Copy out each of the lines below word for word, leaving the pictures out of your answer.
============
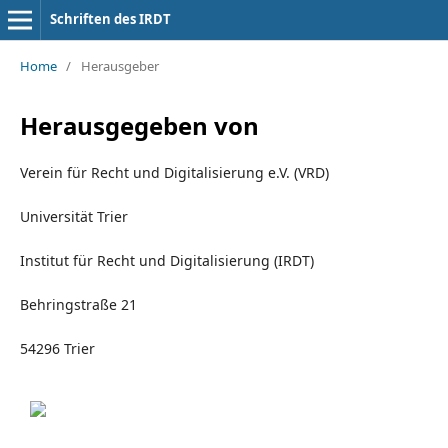
Schriften des IRDT
Home
/
Herausgeber
Trier Studies on Digital Law
Herausgegeben von
Verein für Recht und Digitalisierung e.V. (VRD)
Universität Trier
Institut für Recht und Digitalisierung (IRDT)
Behringstraße 21
54296 Trier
============
EXERCISE RESULT —
Schriften des IRDT
Home
/
Herausgeber
Trier Studies on Digital Law
Herausgegeben von
Verein für Recht und Digitalisierung e.V. (VRD)
Universität Trier
Institut für Recht und Digitalisierung (IRDT)
Behringstraße 21
54296 Trier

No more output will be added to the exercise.